Convenient tools for exchanging files securely from within R. By encrypting the content safe passage of files (shipment) can be provided by common but insecure carriers such as ftp and email. Based on asymmetric cryptography no management of shared secrets is needed to make a secure shipment as long as authentic public keys are available. Public keys used for secure shipments may also be obtained from external providers as part of the overall process. Transportation of files will require that relevant services such as ftp and email servers are available. An overview of sship can be found in the article An overview of sship.
Install sship from CRAN:
install.packages("sship")
You can install the latest release from GitHub with:
::install_github("Rapporteket/sship@*release") remotes
In case you want the latest development version of sship use:
remotes::install_github("Rapporteket/sship")
The main purpose of sship is to enable sending a file securely to a recipient. This is done by first encrypting the file, wrap it up together with necessary documents before sending it off. Means of transportation may vary but could for instance be by plain file transfer or as an e-mail attachment. As a convenience to the recipient sship also contains tools for unwrapping and decryption.

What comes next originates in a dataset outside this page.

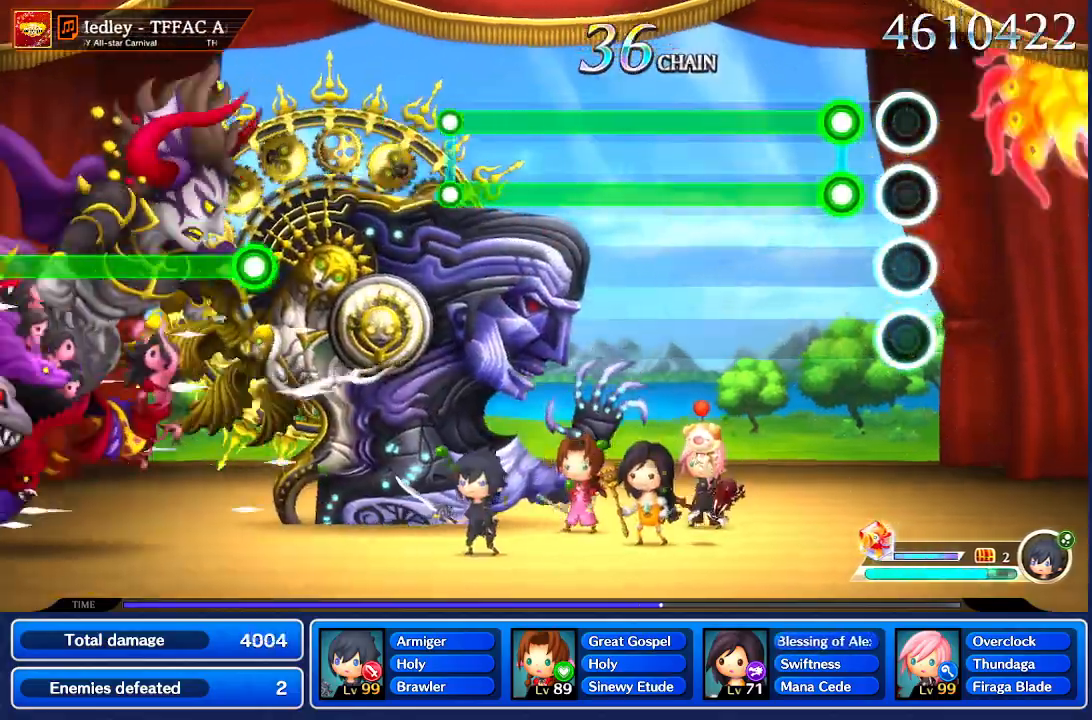
{"buttons": [], "left_stick": "center", "right_stick": "center", "events": []}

A shipment is secured by applying the recipient’s public key. When content, recipient, provider of the recipient’s public key, method of transportation (vessel) and optionally an accompanying shipment declaration are all known the sship function can be applied to encrypt, wrap up and dispatch a shipment, all in one go:
sship(content, recipient, pubkey_holder, vessel, declaration)
For the time being, the only valid provider of public keys is GitHub and the recipient must have a corresponding user account that contains a valid RSA public key. Further, the value of recipient will also be used to get local configuration that may be needed for the shipment to be made. Please refer to the the article Make a secure shipment and the sship function documentation for further details.

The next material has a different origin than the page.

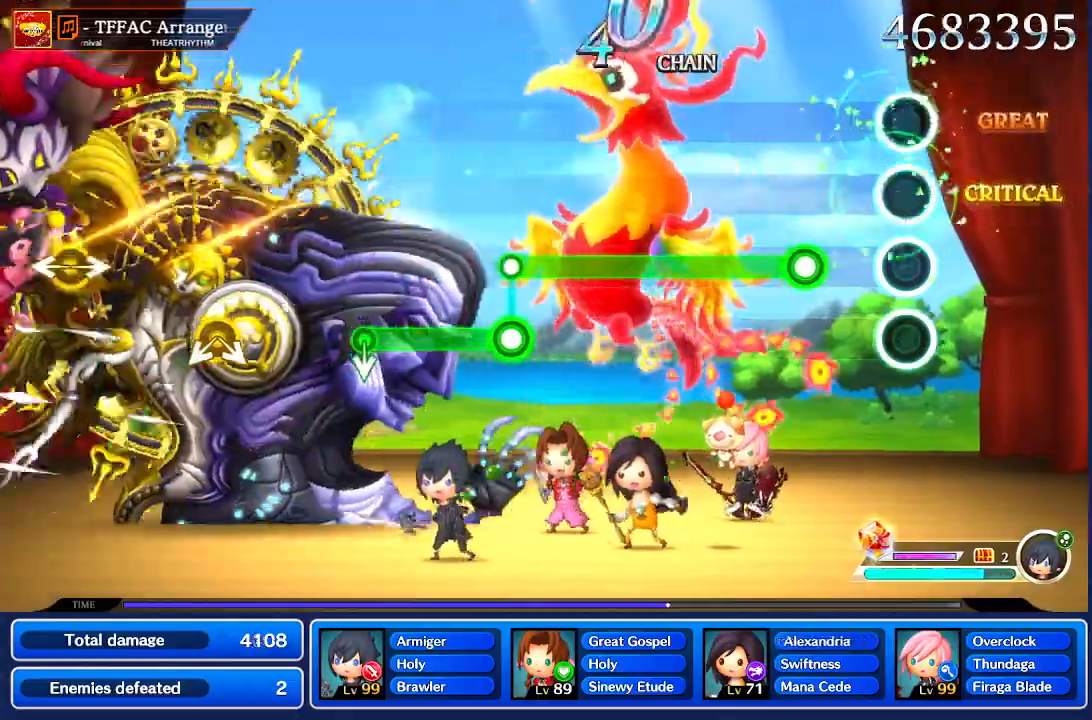
{"buttons": [], "left_stick": "center", "right_stick": "center", "events": []}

Unwrapping and decryption can be made using the function
dec()
in this package by providing the path to the received
tar-file and the recipient’s private key. It is also possible to specify
where the content is to be stored after it is unwrapped and decrypted
(if not specified, content will be stored in the working directory):
dec(tarfile, keyfile, target_dir)
For further details including a description of how the content of a secure shipment can be extracted without R please see the article Extract cargo from a secure shipment.